Task A ▸ Which people, not mailing lists, appear on the "To:" line of the patch email below?
Task B ▸
Does the patch email below support each statement? Answer yes or no for each, quoting the words of the email that decide it.
(i) Every caller passes an array of u64 values.
(ii) The change was tested by running it, not only by compiling it.
(iii) The patch modifies two files.

Page ▸

* [PATCH next] crypto: qat - replace avg_array() with a better function
@ 2026-02-06 21:09 david.laight.linux
2026-02-07 10:51 ` David Laight
2026-02-24 18:11 ` Giovanni Cabiddu
0 siblings, 2 replies; 4+ messages in thread
From: david.laight.linux @ 2026-02-06 21:09 UTC (permalink / raw)
To: Giovanni Cabiddu, Herbert Xu, David S. Miller,
Suman Kumar Chakraborty, Vijay Sundar Selvamani, George Abraham P,
qat-linux, linux-crypto, linux-kernel
Cc: David Laight
From: David Laight <david.laight.linux@gmail.com>
avg_array() is defined as a 'type independant' #define.
However the algorithm is only valid for unsigned types and the
implementation is only valid for u64.
All the callers pass temporary kmalloc() allocated arrays of u64.
Replace with a function that takes a pointer to a u64 array.
Change the implementation to sum the low and high 32bits of each
value separately and then compute the average.
This will be massively faster as it does two divisions rather than
one for each element.
Also removes some very pointless __unqual_scalar_typeof().
They could be 'auto _x = 0 ? x + 0 : 0;' even if the types weren't fixed.
Only compile tested.
Signed-off-by: David Laight <david.laight.linux@gmail.com>
---
.../intel/qat/qat_common/adf_tl_debugfs.c | 38 ++++++++-----------
1 file changed, 15 insertions(+), 23 deletions(-)
diff --git a/drivers/crypto/intel/qat/qat_common/adf_tl_debugfs.c b/drivers/crypto/intel/qat/qat_common/adf_tl_debugfs.c
index b81f70576683..a084437a2631 100644
--- a/drivers/crypto/intel/qat/qat_common/adf_tl_debugfs.c
+++ b/drivers/crypto/intel/qat/qat_common/adf_tl_debugfs.c
@@ -77,32 +77,24 @@ static int tl_collect_values_u64(struct adf_telemetry *telemetry,
* @len: Number of elements.

Information provided ▸
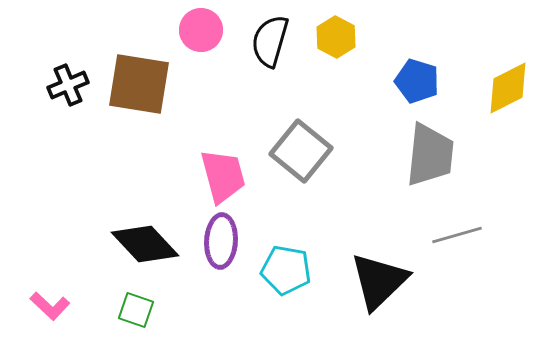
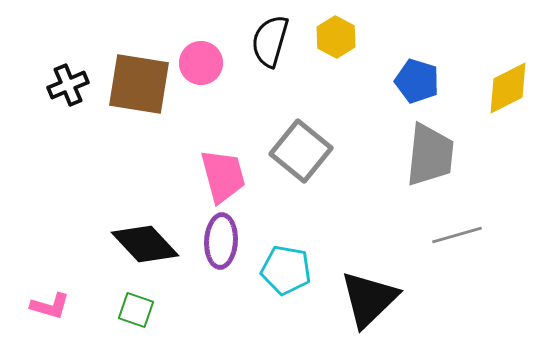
pink circle: moved 33 px down
black triangle: moved 10 px left, 18 px down
pink L-shape: rotated 27 degrees counterclockwise
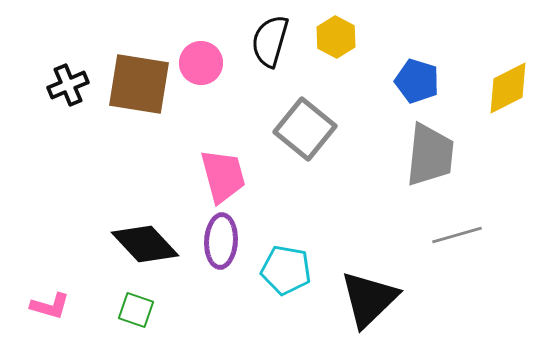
gray square: moved 4 px right, 22 px up
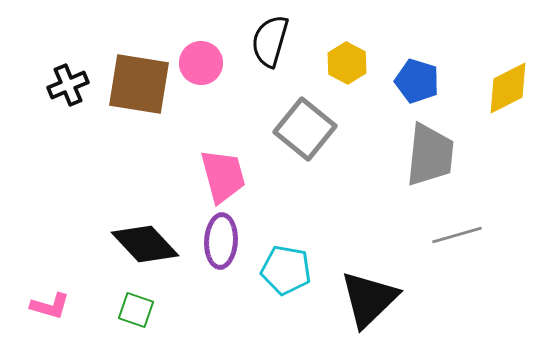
yellow hexagon: moved 11 px right, 26 px down
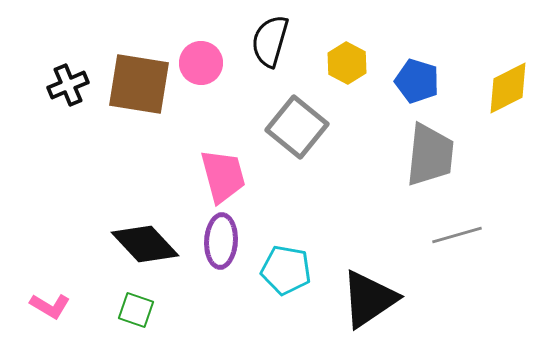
gray square: moved 8 px left, 2 px up
black triangle: rotated 10 degrees clockwise
pink L-shape: rotated 15 degrees clockwise
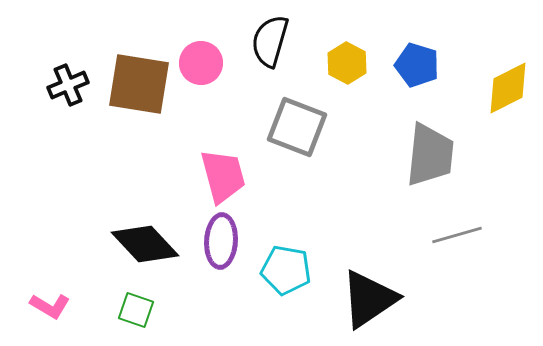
blue pentagon: moved 16 px up
gray square: rotated 18 degrees counterclockwise
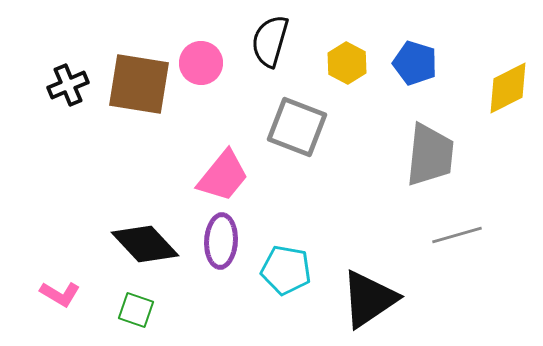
blue pentagon: moved 2 px left, 2 px up
pink trapezoid: rotated 54 degrees clockwise
pink L-shape: moved 10 px right, 12 px up
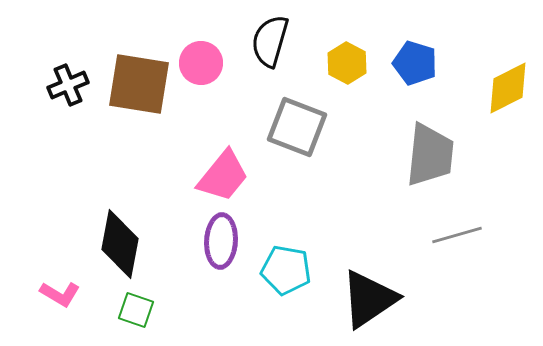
black diamond: moved 25 px left; rotated 54 degrees clockwise
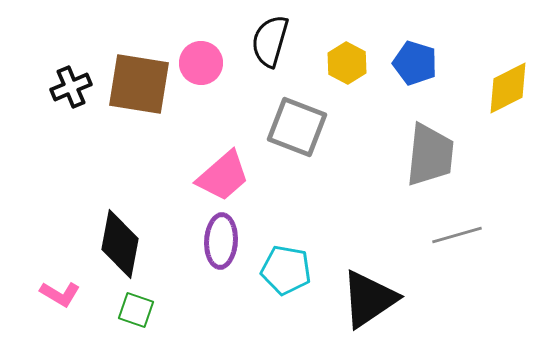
black cross: moved 3 px right, 2 px down
pink trapezoid: rotated 10 degrees clockwise
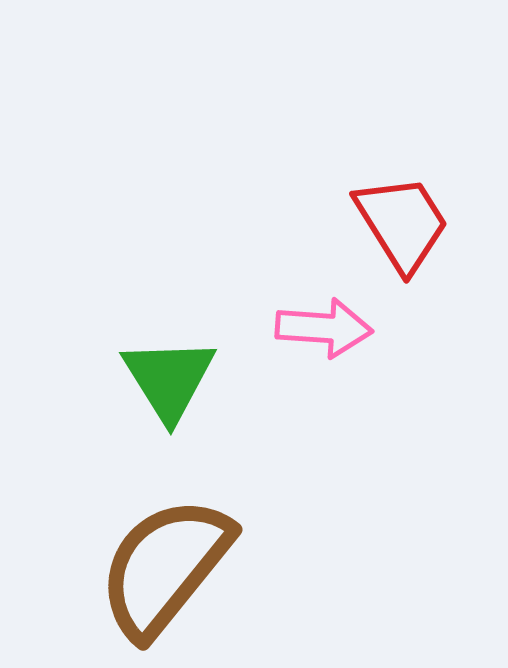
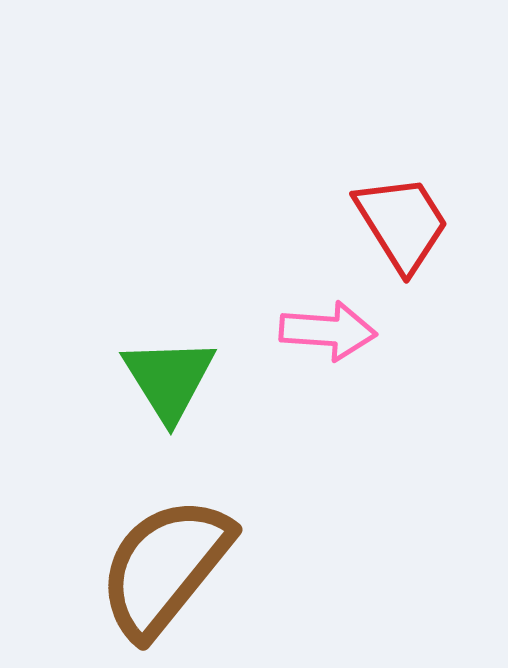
pink arrow: moved 4 px right, 3 px down
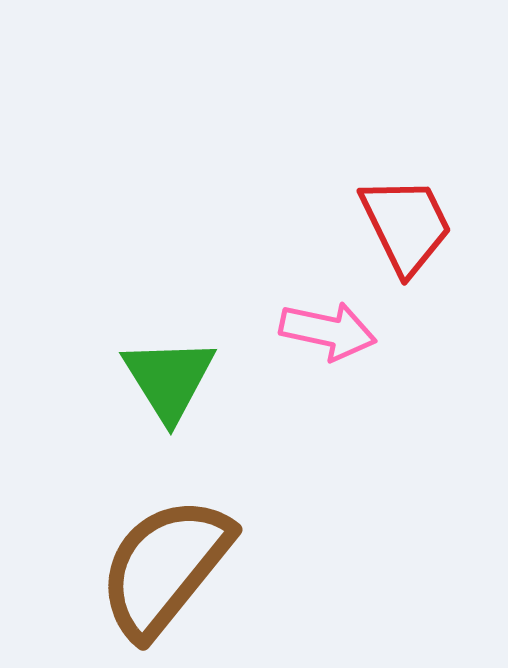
red trapezoid: moved 4 px right, 2 px down; rotated 6 degrees clockwise
pink arrow: rotated 8 degrees clockwise
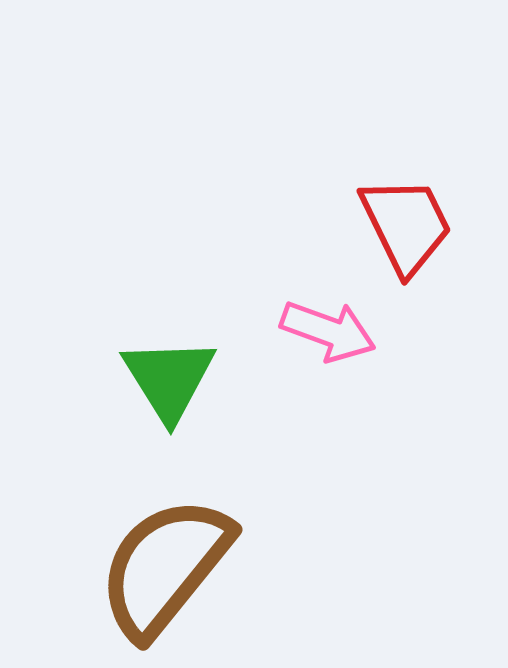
pink arrow: rotated 8 degrees clockwise
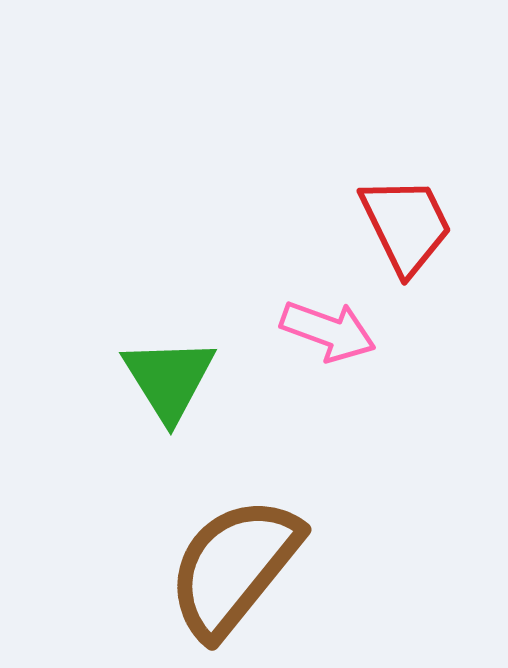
brown semicircle: moved 69 px right
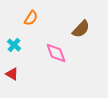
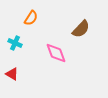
cyan cross: moved 1 px right, 2 px up; rotated 16 degrees counterclockwise
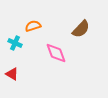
orange semicircle: moved 2 px right, 8 px down; rotated 140 degrees counterclockwise
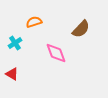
orange semicircle: moved 1 px right, 4 px up
cyan cross: rotated 32 degrees clockwise
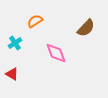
orange semicircle: moved 1 px right, 1 px up; rotated 14 degrees counterclockwise
brown semicircle: moved 5 px right, 1 px up
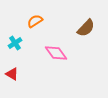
pink diamond: rotated 15 degrees counterclockwise
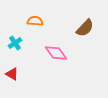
orange semicircle: rotated 35 degrees clockwise
brown semicircle: moved 1 px left
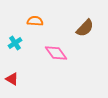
red triangle: moved 5 px down
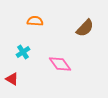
cyan cross: moved 8 px right, 9 px down
pink diamond: moved 4 px right, 11 px down
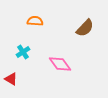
red triangle: moved 1 px left
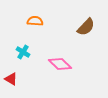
brown semicircle: moved 1 px right, 1 px up
cyan cross: rotated 24 degrees counterclockwise
pink diamond: rotated 10 degrees counterclockwise
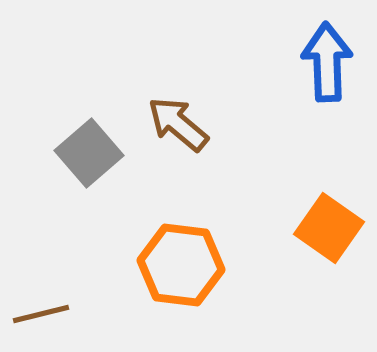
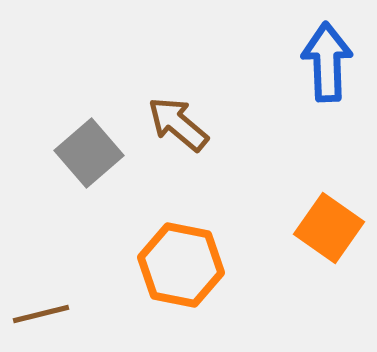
orange hexagon: rotated 4 degrees clockwise
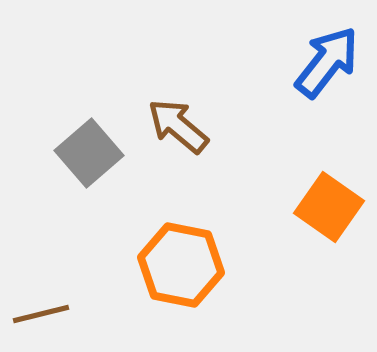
blue arrow: rotated 40 degrees clockwise
brown arrow: moved 2 px down
orange square: moved 21 px up
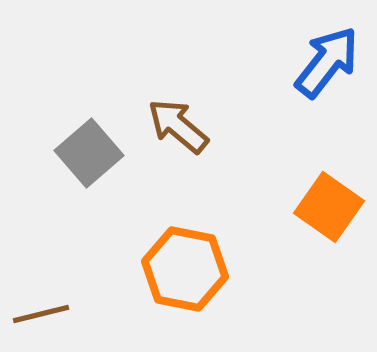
orange hexagon: moved 4 px right, 4 px down
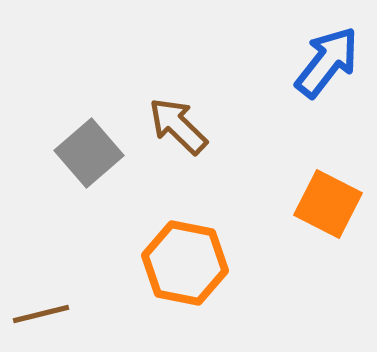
brown arrow: rotated 4 degrees clockwise
orange square: moved 1 px left, 3 px up; rotated 8 degrees counterclockwise
orange hexagon: moved 6 px up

Response A ▸ Giovanni Cabiddu, Herbert Xu, David S. Miller, Suman Kumar Chakraborty, Vijay Sundar Selvamani, George Abraham P

Response B ▸
(i) Yes: "All the callers pass temporary kmalloc() allocated arrays of u64."
(ii) No: "Only compile tested."
(iii) No: "1 file changed, 15 insertions(+), 23 deletions(-)"